ÇİN YÖNETİMİ TEDBİRLİ
İktidarı elinde tutmak için sosyal ağların önemini kavrayan otoriter yönetimlerin sayısı her geçen gün artıyor.
Çinli blog yazarı ve vatandaş gazetecisi Michael Anti, ülkesinde Arap Baharı benzeri bir devrimin mümkün olduğuna inanmıyor ve bunu öncelikle internette uygulanan ağır sansüre değil, ekonomik perspektifin hâlâ iyi olmasına bağlıyor. Özellikle genç Çinlilerin fikir özgürlüğü ve daha fazla demokrasi için sokağa dökülmeye hazır olmadığını vurgulayan Michael Anti, hükümetin yine de önlemini aldığını söylüyor:
"Çin’in bir farkı bulunuyor.
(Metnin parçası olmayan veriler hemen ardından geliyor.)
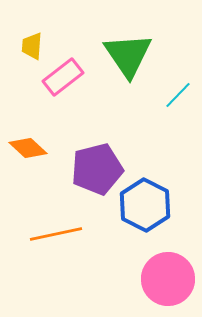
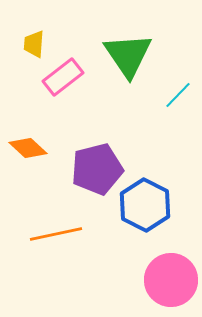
yellow trapezoid: moved 2 px right, 2 px up
pink circle: moved 3 px right, 1 px down
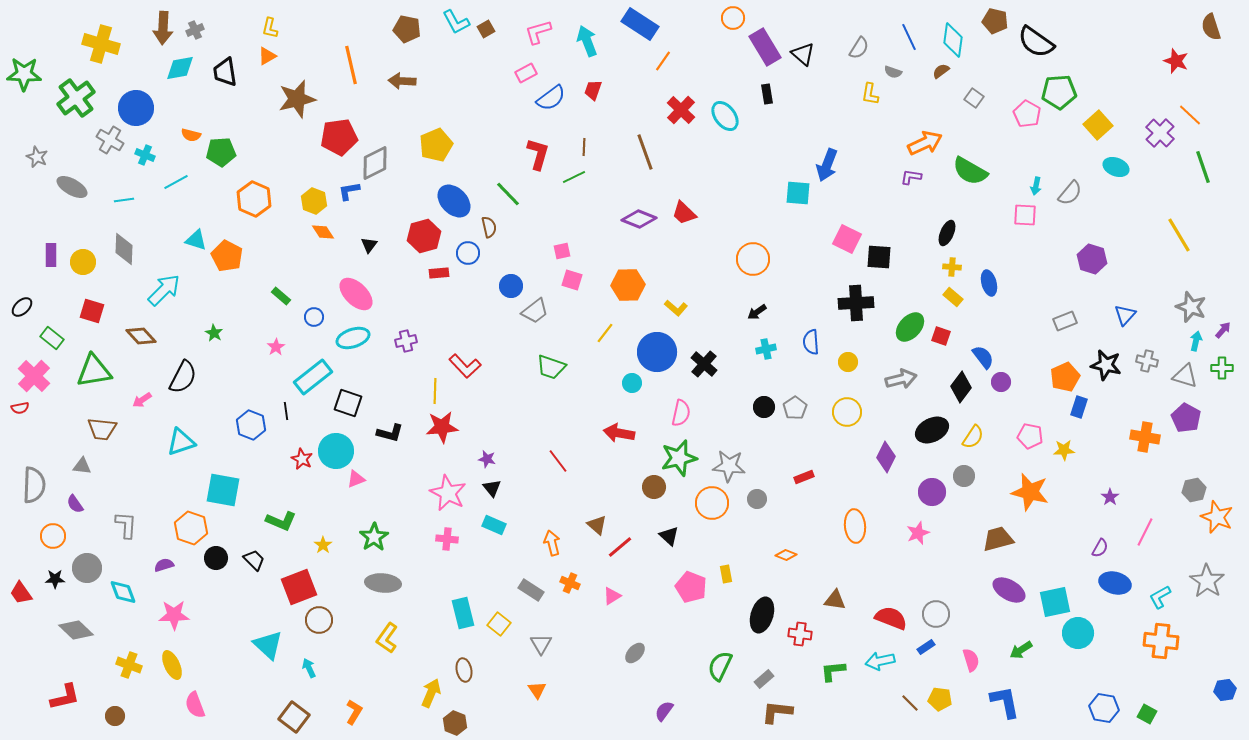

Burada tüm sosyal ağların bir kopyası var. Örneğin Çinliler, Twitter yerine "Sina Weibo" adlı bir mikroblog sitesi kullanıyor. Bu Arap ülkeleri veya Batı ile büyük bir fark, zira hükümet bu sosyal ağları denetleyebiliyor. Bu yüzden bu yolla siyasi yapılanmaların mümkün olabileceğine inanmıyorum.”